Everyday Spirituality

Everyday Spirituality


Moving out of deprivation

posted by Cheryl Petersen

Tom immigrated to the United States when he was a teenager. He was recently asked, “Do you like living in the United States better than Italy?”

Circumstances had a lot to do with his answer. “Living in the United States is better,” said Tom.

Tom easily remembers being eleven-years old and living on the family farm. “During World War II, the Germans moved onto our farm, into our house, and made us live and sleep in the barn, for nine months. We lived with the animals, but the animals became fewer and fewer because the Germans ate them for meat. We’d try to hide our stuff, but the Germans would find it and consume it or take it away from us.”

Tom remembers making shoes out of Papyrus. He said, “People did not have shoes during the war, all the shoes were gone. We made shoes out of anything we could, but it wasn’t easy because even the papyrus was killed off due to a devastating insect.”

He told his story with more curiosity than animosity.

Which made me curious.

I wasn’t even born when Tom was going through these deprivations. By the time of my birth, Tom was in the United States, working at a concrete business, about to married and start a family.

Tom quickly moved on to another story. He said in his heavy Italian accent, “Oh, this is funny…”

Tom’s wife had to get use to his Italian habits, one of which is eating unusual foods; artichokes being one of his favorite. “But, you want fresh artichokes,” Tom said. “And, you want the whole stem that holds the artichoke flower because it is most delicious.”

artichoke main-long-stemOne day, Tom had purchased artichokes on stems and brought them home. But, he had to deliver a load of cement, so he was away from the house for a few hours. When he returned, his wife had placed the artichokes in a vase of water and was all dressed up in an evening gown. She said, “Oh, Tom, the flowers you brought me are beautiful, let’s go out to dinner tonight.”

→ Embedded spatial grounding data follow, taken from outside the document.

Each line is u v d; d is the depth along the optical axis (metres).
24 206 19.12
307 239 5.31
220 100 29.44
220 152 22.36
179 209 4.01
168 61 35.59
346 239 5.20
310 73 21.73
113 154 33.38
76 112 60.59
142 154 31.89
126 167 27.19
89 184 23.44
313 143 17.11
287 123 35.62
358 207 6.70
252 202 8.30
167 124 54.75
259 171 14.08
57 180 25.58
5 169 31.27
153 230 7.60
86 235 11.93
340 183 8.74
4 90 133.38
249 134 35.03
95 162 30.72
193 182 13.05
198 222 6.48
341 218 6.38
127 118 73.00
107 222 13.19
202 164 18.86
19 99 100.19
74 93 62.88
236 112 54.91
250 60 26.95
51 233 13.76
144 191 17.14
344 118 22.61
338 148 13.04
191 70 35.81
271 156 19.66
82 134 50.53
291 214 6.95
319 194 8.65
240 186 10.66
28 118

Tom explained to her the artichokes were dinner. After some coaxing, she cooked the artichokes and learned to love the vegetable.

Tom and his wife are celebrating 50 years of marriage.

Curiosity allowed me my vision to pierce past the heavy accent and stories of loss and deprivation to discover Tom’s reality. His reality resembles the realities of characters in the Bible who are pillars of wisdom, foresight, humor, joy, forgiveness, and willingness.